Nunca curti muito esta
história de BRICS. Como marketing,
reconheço, é fantástico, mas, vamos falar a verdade, há pouco em comum entre os
países que fazem parte do grupo, fora seu tamanho (já a África do Sul, que lá entrou
só para formar o plural, nem isso tem).
As discrepâncias são
enormes: a Rússia apresenta PIB per capita (já ajustado a diferença de custo de
vida) na casa de US$ 20 mil, seguida pelo Brasil com US$ 11 mil, mesmo nível da
África do Sul, enquanto China e Índia, bem mais pobres, têm PIB per capita na
faixa de US$ 8 mil e US$ 3 mil respectivamente.
Já o perfil demográfico
não poderia ser mais distinto: metade da população de Índia e África do Sul tem
menos de 25 anos, comparados a 38 anos no caso da Rússia e 34 anos na China (no
Brasil, no meio do caminho, metade da população tem menos de 29 anos). Temos, portanto, países jovens, países
envelhecidos e o Brasil no meio da sua transição demográfica.

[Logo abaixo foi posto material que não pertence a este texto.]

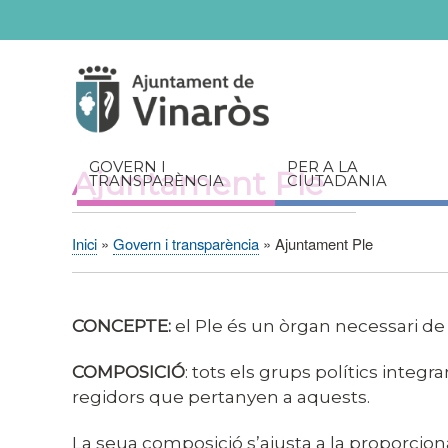
Servicios
Documents
relacionats
GOVERN I
PER A LA
Ajuntament Ple
TRANSPARÈNCIA
CIUTADANIA
Inici
Govern i transparència
Ajuntament Ple
Fil
d'Ariadna
CONCEPT
E
:
el Ple és un òrgan necessari de l’
COMPOSICIÓ
: tots els grups polítics integ
regidors que pertanyen a aquests.
La seua composició s’ajusta a la proporciona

Do ponto de vista político
o grupo varia de democracias vibrantes a países autoritários, quando não
abertamente ditatoriais.
Por fim, ainda sem
esgotar o assunto, no que respeita ao comércio exterior falamos de países cujas
exportações se baseiam em commodities
(África do Sul, Brasil e Rússia) assim como de outros, cuja maior ênfase está em
manufaturas e, mesmo neste caso, o espectro vai de produtos tecnologicamente
simples, como têxteis, a sofisticados, como eletrônicos ou máquinas.
Em suma, o que une este
grupo não são suas afinidades econômicas (muito menos as culturais) e sim um
desejo de afirmar seu posicionamento na esfera global. A China, em particular,
guarda ambições hegemônicas, enquanto a Rússia, poder decadente, aferra-se a
seu antigo status de principal adversária
dos EUA.
Não por acaso, até
recentemente as reuniões do grupo geravam mais calor que luz, o que, cá entre
nós, não era de todo mau: a imprensa dava destaque, mas nada de particularmente
danoso costumava ocorrer.
Não se pode dizer o
mesmo da última reunião. Na semana passada em Fortaleza os dirigentes dos BRICS
aprovaram a criação de um fundo em comum para socorrer países em dificuldade,
assim como um novo banco de desenvolvimento, para concorrer respectivamente com
o Fundo Monetário Internacional e o Banco Mundial.
É, por um lado,
compreensível a frustração dos países emergentes acerca das dificuldades de
mudança na governança destas instituições: a mudança de seu peso econômico não
está refletida na estrutura de poder do FMI e Banco Mundial, apesar de longas
discussões a respeito. Daí, porém, à resolução de montar novas instituições,
duplicando o que estas já fazem, é um longo passo.
Digamos, por exemplo, que
um país, cujo pedido de crédito tenha sido rejeitado pelo FMI, bata à porta do
Fundo BRICS; quem estará disposto a tomar um risco de crédito já recusado pelo
FMI? Só se for por razões políticas, arriscando dinheiro do contribuinte para
tal.
Da mesma forma, alguém
realmente acredita que os critérios que orientariam potenciais empréstimos do BRICSbanco
serão apenas técnicos, ou – como sugerido pela experiência dos países que
compõem o grupo – que prevalecerão juízos políticos (geopolíticos inclusive)?
Se o problema fosse
realmente a esclerose da estrutura de governança das instituições de Bretton
Woods, os BRICS poderiam, em conjunto com outros países emergentes, achar
soluções diplomáticas para isto. Basta ter paciência e trabalhar de forma
persistente.
No caso, utilizou-se
como pretexto este problema para justificar a criação de estruturas de poder
que põem em risco o meu, o seu, o nosso dinheiro, para, em última análise, um
projeto de poder do qual o Brasil tem pouco a ganhar. Outro tanto dos recursos
públicos passarão a ser geridos fora do orçamento, agravando o quadro da
deterioração institucional do lado fiscal. Pagaremos caro por um pouco de marketing.